That is great! People always say don't work too hard, but I think hard work makes life more interesting! If I wasn't dealing with paracord all day every day what would I do? I would have to get a TV!


----------



## Vin (Apr 4, 2013)

MidwestCord said:


> How are you doing? I have seen the prices on pre made stuff getting unreasonably low online lately. Everyone is talking about how great of deals they get on *low quality imports*, so I am sure the competition is tough for everyone right now!


You got it there. But for people like me, however, I will only buy US made cord. :cheers1:


----------



## MrParacord (Jun 27, 2013)

Vin said:


> You got it there. But for people like me, however, I will only buy US made cord. :cheers1:


I think if consumers were aware of the true potential of Military/Commercial paracord and its many uses they wouldn't bother with the less quality alternatives seeing as I doubt that it could be used for as many purposes as the better quality cord.
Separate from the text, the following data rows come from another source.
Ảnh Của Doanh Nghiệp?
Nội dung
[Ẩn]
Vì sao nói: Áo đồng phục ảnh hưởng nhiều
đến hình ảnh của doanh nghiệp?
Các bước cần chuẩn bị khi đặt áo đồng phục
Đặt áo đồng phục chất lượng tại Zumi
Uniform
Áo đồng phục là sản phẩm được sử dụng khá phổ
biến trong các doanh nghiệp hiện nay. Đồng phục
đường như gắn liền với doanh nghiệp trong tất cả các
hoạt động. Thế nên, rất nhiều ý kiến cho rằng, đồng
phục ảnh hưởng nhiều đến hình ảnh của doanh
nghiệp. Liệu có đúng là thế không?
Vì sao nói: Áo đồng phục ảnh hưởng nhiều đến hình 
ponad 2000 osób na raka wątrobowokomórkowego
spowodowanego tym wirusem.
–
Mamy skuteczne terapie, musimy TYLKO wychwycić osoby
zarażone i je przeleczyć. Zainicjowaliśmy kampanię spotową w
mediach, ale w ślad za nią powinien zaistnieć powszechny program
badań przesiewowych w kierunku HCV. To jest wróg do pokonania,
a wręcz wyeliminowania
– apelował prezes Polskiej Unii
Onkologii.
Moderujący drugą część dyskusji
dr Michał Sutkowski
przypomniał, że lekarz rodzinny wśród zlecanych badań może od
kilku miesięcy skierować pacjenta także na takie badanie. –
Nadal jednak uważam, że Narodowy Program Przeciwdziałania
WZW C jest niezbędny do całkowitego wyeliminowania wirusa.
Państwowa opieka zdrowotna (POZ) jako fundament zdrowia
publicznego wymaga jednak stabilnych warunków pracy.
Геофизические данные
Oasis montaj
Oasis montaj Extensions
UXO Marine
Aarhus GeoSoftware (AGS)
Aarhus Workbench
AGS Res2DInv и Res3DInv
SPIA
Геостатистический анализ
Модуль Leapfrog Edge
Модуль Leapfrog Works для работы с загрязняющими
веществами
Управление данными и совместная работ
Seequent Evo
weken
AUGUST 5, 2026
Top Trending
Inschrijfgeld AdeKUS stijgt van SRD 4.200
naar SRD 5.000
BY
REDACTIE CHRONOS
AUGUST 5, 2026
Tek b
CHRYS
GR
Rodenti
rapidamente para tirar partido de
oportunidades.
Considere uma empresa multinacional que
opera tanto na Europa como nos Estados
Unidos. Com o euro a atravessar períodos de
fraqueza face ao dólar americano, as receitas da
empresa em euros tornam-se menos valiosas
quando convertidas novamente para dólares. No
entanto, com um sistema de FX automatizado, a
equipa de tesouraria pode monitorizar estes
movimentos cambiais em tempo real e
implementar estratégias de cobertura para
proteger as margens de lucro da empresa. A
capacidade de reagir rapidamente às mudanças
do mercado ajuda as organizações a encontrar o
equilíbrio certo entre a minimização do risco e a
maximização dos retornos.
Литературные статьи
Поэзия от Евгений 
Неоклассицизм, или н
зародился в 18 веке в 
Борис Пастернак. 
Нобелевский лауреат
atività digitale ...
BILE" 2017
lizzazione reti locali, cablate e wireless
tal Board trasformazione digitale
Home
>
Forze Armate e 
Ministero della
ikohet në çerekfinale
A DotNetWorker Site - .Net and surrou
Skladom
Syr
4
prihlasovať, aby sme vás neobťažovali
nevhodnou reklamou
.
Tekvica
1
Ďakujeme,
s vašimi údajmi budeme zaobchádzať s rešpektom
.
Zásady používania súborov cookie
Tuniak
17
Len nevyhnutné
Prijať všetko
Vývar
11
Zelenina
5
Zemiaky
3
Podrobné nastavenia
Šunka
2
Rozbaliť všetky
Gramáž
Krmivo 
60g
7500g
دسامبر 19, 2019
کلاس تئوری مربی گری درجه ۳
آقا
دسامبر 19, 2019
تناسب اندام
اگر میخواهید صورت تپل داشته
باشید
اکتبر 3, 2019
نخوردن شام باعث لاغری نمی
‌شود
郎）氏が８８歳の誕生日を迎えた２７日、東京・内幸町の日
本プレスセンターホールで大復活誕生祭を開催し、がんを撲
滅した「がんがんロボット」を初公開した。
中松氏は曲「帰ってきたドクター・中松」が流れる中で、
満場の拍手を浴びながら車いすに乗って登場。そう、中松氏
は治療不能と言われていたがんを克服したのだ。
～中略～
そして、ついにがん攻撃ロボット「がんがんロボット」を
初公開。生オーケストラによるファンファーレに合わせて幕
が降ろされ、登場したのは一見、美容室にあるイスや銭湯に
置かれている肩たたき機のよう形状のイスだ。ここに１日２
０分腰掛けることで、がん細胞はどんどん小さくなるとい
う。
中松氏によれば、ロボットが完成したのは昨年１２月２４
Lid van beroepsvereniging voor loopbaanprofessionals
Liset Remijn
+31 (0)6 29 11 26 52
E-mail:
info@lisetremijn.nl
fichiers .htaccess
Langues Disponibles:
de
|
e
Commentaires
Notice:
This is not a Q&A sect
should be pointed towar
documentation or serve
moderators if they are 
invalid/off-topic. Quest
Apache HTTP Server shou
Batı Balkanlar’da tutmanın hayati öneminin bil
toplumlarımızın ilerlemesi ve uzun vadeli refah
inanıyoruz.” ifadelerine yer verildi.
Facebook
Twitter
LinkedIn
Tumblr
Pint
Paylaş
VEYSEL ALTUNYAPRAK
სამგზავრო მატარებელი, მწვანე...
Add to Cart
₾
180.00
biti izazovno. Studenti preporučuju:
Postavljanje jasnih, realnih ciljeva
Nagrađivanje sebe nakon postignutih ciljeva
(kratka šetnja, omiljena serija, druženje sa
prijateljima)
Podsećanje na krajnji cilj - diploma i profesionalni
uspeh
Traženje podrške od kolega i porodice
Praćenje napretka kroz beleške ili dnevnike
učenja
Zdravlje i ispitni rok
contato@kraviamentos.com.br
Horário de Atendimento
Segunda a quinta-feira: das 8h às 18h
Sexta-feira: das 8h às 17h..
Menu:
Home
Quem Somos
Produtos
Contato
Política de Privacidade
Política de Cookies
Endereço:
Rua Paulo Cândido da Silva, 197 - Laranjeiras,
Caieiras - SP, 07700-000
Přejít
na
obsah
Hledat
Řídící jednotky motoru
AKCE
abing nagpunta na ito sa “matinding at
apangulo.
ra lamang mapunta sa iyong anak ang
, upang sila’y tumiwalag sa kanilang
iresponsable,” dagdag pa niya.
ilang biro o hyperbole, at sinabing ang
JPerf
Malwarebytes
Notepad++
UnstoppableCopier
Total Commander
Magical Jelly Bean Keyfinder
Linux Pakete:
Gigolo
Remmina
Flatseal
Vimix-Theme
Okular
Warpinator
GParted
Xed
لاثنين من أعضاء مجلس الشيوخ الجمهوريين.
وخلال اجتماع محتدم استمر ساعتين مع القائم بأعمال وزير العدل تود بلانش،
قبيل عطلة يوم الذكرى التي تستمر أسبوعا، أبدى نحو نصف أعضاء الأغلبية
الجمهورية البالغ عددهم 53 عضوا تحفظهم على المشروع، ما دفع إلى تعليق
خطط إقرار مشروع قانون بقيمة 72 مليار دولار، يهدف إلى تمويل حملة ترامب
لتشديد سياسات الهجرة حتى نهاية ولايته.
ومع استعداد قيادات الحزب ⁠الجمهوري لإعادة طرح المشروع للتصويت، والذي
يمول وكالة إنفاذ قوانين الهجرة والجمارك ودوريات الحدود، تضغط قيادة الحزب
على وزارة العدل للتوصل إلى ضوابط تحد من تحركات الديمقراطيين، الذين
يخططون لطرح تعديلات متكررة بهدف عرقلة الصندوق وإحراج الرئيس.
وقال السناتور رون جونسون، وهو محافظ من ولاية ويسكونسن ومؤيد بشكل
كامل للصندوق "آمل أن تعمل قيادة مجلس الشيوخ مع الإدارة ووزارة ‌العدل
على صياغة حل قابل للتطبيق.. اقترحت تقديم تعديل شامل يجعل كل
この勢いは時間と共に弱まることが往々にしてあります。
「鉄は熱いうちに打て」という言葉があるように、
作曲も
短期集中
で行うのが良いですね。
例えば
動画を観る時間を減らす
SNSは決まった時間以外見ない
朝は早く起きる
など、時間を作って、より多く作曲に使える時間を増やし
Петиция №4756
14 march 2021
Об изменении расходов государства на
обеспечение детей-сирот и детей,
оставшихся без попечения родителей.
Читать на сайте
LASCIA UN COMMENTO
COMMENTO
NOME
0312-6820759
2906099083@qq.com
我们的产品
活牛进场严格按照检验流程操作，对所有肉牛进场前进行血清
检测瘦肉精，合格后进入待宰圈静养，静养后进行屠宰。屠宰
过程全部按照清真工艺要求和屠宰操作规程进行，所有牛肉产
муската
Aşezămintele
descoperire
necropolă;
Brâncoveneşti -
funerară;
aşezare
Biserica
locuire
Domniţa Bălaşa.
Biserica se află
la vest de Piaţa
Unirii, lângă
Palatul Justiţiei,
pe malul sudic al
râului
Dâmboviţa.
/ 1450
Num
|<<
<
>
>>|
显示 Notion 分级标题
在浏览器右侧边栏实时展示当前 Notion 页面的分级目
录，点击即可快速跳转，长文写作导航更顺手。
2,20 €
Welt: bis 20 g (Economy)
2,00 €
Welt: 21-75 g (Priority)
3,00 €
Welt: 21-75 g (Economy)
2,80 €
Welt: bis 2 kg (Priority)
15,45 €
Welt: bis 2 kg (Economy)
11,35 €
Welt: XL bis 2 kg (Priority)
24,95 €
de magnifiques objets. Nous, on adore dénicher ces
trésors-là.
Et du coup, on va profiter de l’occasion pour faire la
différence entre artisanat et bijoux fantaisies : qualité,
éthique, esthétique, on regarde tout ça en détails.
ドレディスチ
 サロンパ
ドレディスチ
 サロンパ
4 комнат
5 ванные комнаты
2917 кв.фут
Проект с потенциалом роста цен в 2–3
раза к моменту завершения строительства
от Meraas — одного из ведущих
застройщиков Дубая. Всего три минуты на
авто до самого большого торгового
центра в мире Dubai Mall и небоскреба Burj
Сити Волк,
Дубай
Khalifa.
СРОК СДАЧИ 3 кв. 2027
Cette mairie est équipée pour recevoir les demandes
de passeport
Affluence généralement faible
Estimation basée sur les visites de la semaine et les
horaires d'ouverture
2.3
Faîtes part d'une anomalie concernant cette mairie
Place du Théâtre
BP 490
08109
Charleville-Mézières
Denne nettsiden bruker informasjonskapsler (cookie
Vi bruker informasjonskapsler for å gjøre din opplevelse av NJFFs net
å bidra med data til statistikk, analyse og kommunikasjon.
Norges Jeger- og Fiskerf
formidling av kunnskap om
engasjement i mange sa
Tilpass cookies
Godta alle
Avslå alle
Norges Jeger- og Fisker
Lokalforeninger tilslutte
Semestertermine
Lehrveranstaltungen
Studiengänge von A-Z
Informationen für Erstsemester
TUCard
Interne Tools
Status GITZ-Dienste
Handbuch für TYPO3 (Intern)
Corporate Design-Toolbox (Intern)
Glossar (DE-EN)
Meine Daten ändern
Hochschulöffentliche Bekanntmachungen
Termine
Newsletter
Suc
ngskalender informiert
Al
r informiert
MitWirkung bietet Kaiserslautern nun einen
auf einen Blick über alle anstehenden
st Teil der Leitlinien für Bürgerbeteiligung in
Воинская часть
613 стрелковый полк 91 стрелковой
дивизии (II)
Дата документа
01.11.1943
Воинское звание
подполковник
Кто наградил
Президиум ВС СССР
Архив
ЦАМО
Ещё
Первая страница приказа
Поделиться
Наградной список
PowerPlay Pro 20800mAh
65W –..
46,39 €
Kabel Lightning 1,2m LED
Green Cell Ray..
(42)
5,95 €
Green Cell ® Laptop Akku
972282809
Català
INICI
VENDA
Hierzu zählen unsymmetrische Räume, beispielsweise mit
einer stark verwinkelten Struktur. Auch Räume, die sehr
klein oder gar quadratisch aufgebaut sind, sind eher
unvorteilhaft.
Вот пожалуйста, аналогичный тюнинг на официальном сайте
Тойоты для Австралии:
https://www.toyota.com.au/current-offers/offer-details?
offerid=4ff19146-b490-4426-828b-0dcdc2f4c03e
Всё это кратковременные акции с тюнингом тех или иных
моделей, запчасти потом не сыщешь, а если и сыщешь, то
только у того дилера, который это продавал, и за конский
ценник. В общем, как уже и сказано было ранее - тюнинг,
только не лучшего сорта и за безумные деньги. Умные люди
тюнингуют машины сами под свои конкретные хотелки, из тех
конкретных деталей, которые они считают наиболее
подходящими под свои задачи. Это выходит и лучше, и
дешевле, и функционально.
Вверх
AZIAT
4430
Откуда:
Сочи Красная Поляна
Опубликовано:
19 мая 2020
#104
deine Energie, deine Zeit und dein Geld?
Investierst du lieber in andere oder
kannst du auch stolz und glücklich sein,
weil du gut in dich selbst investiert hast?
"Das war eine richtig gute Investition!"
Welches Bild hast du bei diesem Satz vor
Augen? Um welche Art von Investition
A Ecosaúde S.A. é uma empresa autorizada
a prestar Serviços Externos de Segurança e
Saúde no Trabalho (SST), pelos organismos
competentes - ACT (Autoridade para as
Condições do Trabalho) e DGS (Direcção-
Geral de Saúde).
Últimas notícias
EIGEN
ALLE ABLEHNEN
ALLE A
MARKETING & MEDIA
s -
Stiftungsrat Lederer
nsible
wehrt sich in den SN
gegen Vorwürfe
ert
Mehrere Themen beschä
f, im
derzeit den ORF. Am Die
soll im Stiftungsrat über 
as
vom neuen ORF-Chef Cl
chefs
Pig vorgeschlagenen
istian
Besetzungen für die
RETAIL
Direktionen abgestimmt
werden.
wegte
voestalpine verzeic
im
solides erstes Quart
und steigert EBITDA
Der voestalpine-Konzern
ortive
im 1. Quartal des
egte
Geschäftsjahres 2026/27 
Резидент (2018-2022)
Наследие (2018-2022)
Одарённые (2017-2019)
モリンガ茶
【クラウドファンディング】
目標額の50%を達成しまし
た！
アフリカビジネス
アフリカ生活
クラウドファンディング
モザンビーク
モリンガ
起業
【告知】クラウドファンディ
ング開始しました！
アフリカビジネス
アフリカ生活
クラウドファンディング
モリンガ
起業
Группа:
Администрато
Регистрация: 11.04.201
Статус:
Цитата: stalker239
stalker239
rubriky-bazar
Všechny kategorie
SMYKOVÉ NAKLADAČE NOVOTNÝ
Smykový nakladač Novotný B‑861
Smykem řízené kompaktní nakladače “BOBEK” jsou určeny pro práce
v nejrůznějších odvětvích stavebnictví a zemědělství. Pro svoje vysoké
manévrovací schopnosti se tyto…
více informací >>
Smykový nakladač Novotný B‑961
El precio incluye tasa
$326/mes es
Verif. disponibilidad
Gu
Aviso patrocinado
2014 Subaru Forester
So in conclusion you get what you pay for but to bad people do not apply this to buying paracord products. I laugh every time I see that paracord junk at a home improvement store.


----------



## MidwestCord (Jul 15, 2013)

I am always shocked at the quality of the paracord and paracord accessories being sold at the craft stores. Compared to the real thing it looks like a toy, and I suppose it is at best a toy.


----------